RAW DATA:
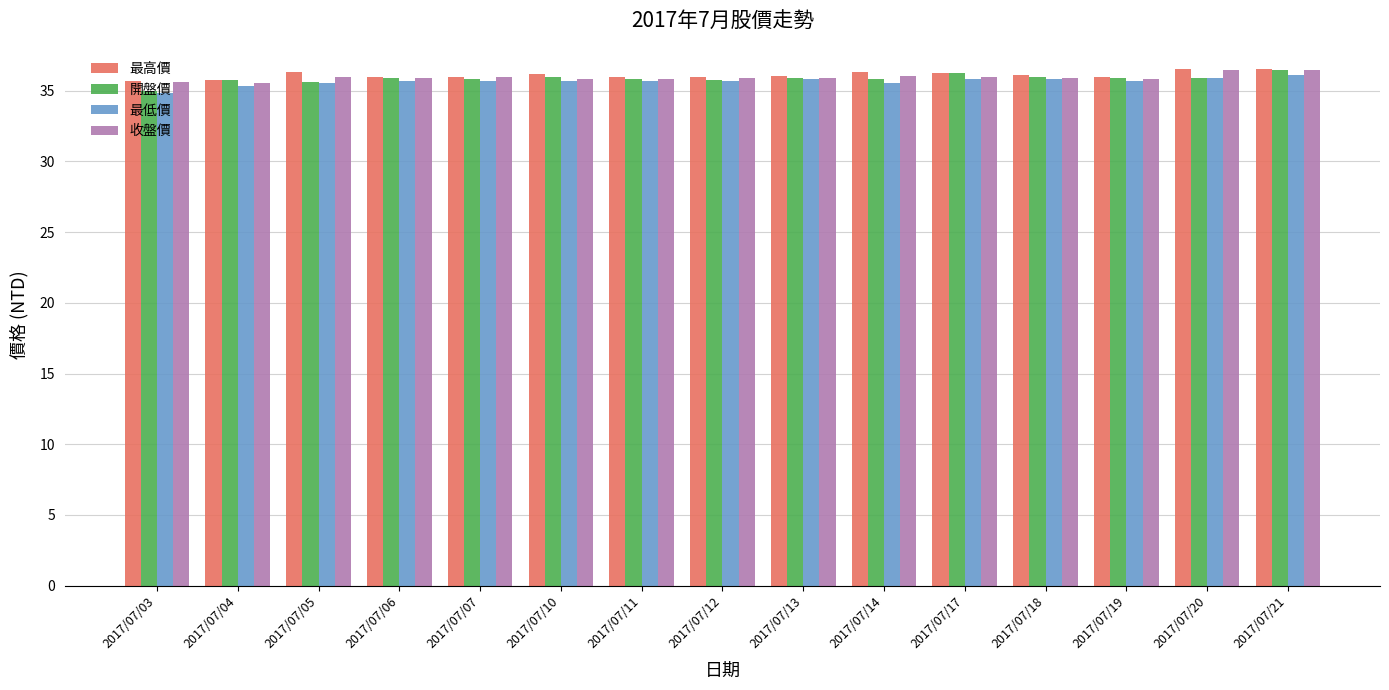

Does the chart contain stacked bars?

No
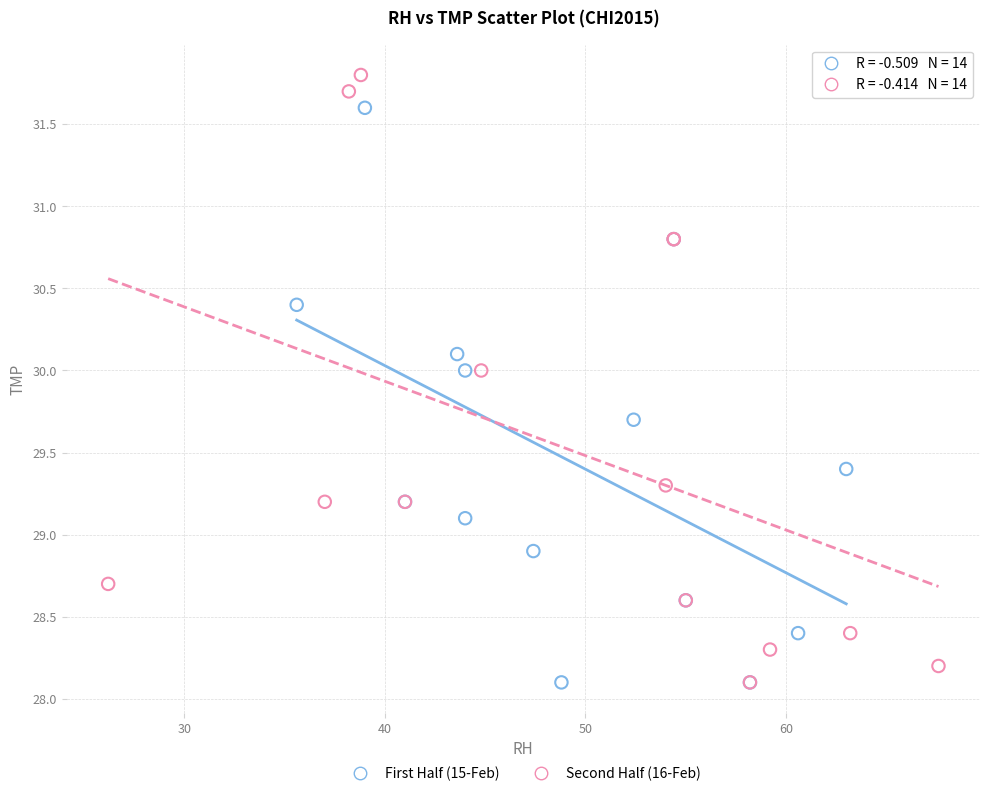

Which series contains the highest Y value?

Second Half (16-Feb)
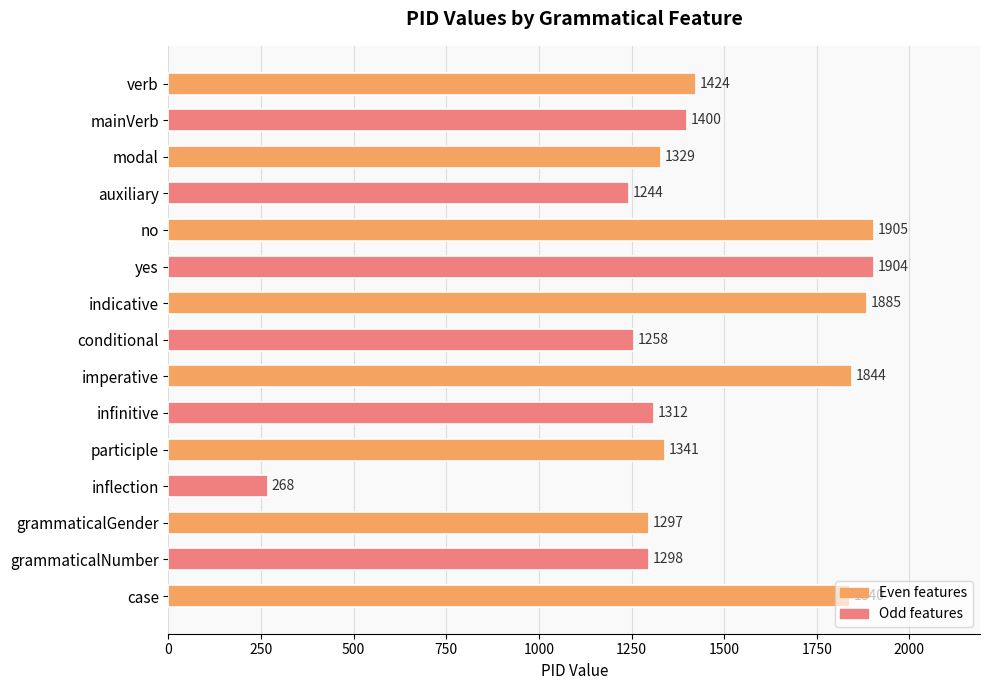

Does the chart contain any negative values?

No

* * *

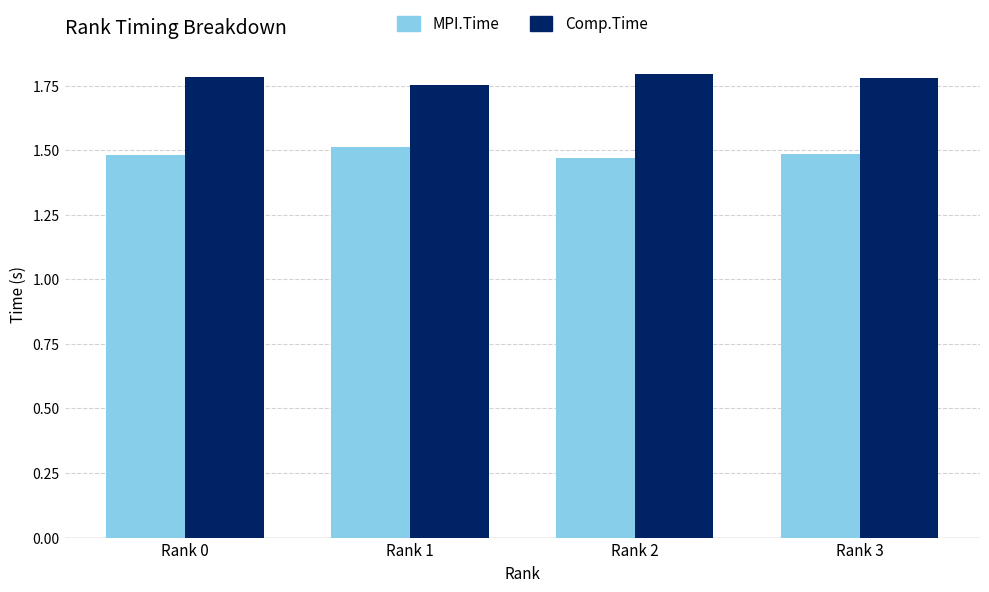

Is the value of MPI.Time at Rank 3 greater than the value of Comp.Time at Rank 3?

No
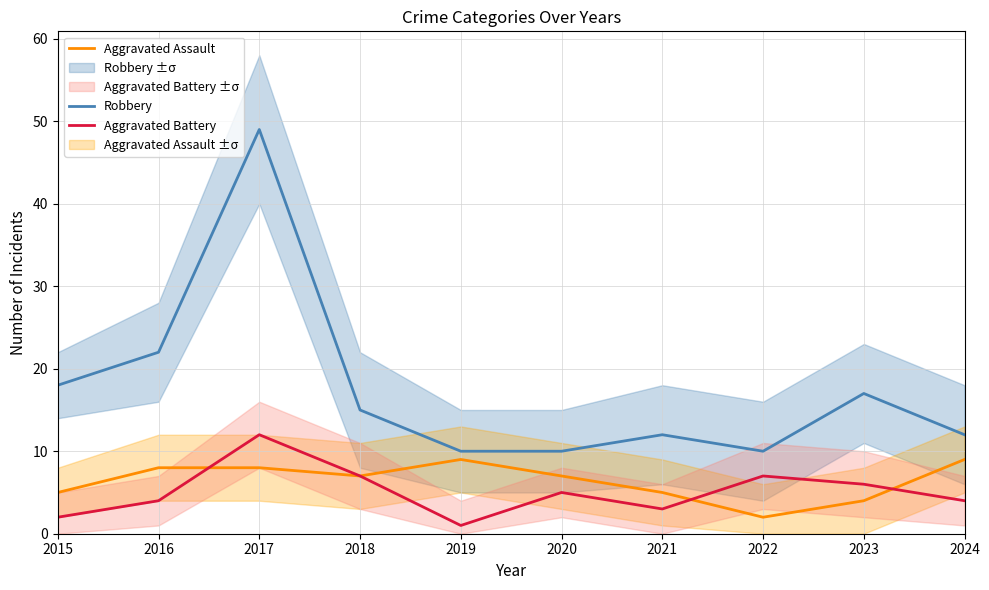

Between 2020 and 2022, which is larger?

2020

TASK TO CARRY OUT:
Put the lines from the one containing "Does the chart contain stacked bars?" through the one containing "Does the chart contain any negative values?" into a numbered list, leaving out blank lines and the pictures.

WRITTEN REPLY:
1. Does the chart contain stacked bars?
2. No
3. Which series contains the highest Y value?
4. Second Half (16-Feb)
5. Does the chart contain any negative values?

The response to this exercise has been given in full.